An Israeli military spokeswoman, Major Avital Leibovich, said there had been clashes in area throughout Wednesday after the three Israeli troops had been killed there overnight.

A military official said: "We wish to express sorrow for the death of the Palestinian cameraman ... It should be emphasised that the area in which the cameraman was hurt is an area in which ongoing fighting against armed, extreme and dangerous terrorist organisations occurs on a daily basis.

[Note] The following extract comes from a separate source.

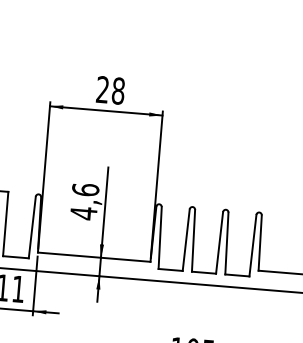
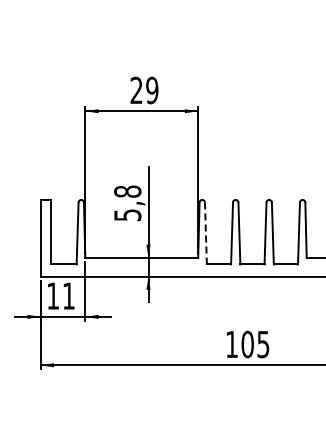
text: (118, 91) -> (152, 90), 28 -> 29
text: (84, 201) -> (127, 203), 4,6 -> 5,8
line: (159, 238) -> (205, 233), solid -> dashed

"The presence of media, photographers and other uninvolved individuals in areas of warfare is extremely dangerous and poses a threat to their lives."


Shana, who was unmarried, was a gentle and popular figure among the 15-strong Reuters news team in the Gaza Strip. The bureau was honoured by Britain's Royal Television Society for its coverage of last year's factional fighting in Gaza.

Journalists have become casualties on numerous occasions in the Palestinian territories. Media watchdogs estimate that nine have been killed in the West Bank and Gaza Strip since 2000.

An Israeli soldier shot a Reuters photographer in the leg in Gaza in October. Two Reuters journalists were wounded by an Israeli tank shell in the enclave in 2003.

Also in 2003, one of the most widely renowned Palestinian journalists to work for Reuters, television cameraman Mazen Dana, was shot dead by a U.S. soldier in Baghdad. Six other Reuters journalists have been killed in that conflict.